■ Input records ■
===============

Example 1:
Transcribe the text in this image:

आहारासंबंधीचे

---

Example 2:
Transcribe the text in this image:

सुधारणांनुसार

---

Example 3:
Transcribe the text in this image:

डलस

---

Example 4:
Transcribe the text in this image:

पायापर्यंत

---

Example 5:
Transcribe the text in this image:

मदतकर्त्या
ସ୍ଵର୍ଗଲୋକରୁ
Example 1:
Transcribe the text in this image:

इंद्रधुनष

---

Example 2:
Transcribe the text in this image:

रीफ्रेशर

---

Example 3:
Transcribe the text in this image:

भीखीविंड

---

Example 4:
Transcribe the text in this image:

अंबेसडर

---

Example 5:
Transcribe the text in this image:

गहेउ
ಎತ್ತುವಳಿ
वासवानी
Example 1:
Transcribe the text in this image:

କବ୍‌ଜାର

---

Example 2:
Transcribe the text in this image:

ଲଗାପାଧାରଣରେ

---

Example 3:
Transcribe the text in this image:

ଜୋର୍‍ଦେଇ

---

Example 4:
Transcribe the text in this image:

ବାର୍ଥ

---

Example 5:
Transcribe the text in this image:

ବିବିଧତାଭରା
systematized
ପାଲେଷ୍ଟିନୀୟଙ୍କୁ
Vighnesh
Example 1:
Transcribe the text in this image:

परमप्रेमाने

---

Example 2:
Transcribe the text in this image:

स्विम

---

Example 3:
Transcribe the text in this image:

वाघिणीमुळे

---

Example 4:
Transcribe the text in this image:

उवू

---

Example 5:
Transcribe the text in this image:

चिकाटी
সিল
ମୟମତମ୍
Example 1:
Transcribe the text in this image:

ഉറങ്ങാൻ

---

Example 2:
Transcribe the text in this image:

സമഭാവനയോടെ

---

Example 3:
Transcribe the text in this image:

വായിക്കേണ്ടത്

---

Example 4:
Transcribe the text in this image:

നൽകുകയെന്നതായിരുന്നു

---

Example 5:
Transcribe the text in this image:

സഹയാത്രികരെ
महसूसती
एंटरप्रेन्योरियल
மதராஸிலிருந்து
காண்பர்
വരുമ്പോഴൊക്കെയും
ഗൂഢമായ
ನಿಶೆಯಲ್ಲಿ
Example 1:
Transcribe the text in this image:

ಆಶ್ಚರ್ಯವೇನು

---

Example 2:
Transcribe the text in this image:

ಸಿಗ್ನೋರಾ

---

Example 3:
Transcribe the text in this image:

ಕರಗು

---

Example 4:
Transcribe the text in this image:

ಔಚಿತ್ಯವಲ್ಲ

===============

■ Task details ■
Please make an exact copy of the entries, down to the last character.

■ Answer to this problem ■
Example 1:
Transcribe the text in this image:

आहारासंबंधीचे

---

Example 2:
Transcribe the text in this image:

सुधारणांनुसार

---

Example 3:
Transcribe the text in this image:

डलस

---

Example 4:
Transcribe the text in this image:

पायापर्यंत

---

Example 5:
Transcribe the text in this image:

मदतकर्त्या
ସ୍ଵର୍ଗଲୋକରୁ
Example 1:
Transcribe the text in this image:

इंद्रधुनष

---

Example 2:
Transcribe the text in this image:

रीफ्रेशर

---

Example 3:
Transcribe the text in this image:

भीखीविंड

---

Example 4:
Transcribe the text in this image:

अंबेसडर

---

Example 5:
Transcribe the text in this image:

गहेउ
ಎತ್ತುವಳಿ
वासवानी
Example 1:
Transcribe the text in this image:

କବ୍‌ଜାର

---

Example 2:
Transcribe the text in this image:

ଲଗାପାଧାରଣରେ

---

Example 3:
Transcribe the text in this image:

ଜୋର୍‍ଦେଇ

---

Example 4:
Transcribe the text in this image:

ବାର୍ଥ

---

Example 5:
Transcribe the text in this image:

ବିବିଧତାଭରା
systematized
ପାଲେଷ୍ଟିନୀୟଙ୍କୁ
Vighnesh
Example 1:
Transcribe the text in this image:

परमप्रेमाने

---

Example 2:
Transcribe the text in this image:

स्विम

---

Example 3:
Transcribe the text in this image:

वाघिणीमुळे

---

Example 4:
Transcribe the text in this image:

उवू

---

Example 5:
Transcribe the text in this image:

चिकाटी
সিল
ମୟମତମ୍
Example 1:
Transcribe the text in this image:

ഉറങ്ങാൻ

---

Example 2:
Transcribe the text in this image:

സമഭാവനയോടെ

---

Example 3:
Transcribe the text in this image:

വായിക്കേണ്ടത്

---

Example 4:
Transcribe the text in this image:

നൽകുകയെന്നതായിരുന്നു

---

Example 5:
Transcribe the text in this image:

സഹയാത്രികരെ
महसूसती
एंटरप्रेन्योरियल
மதராஸிலிருந்து
காண்பர்
വരുമ്പോഴൊക്കെയും
ഗൂഢമായ
ನಿಶೆಯಲ್ಲಿ
Example 1:
Transcribe the text in this image:

ಆಶ್ಚರ್ಯವೇನು

---

Example 2:
Transcribe the text in this image:

ಸಿಗ್ನೋರಾ

---

Example 3:
Transcribe the text in this image:

ಕರಗು

---

Example 4:
Transcribe the text in this image:

ಔಚಿತ್ಯವಲ್ಲ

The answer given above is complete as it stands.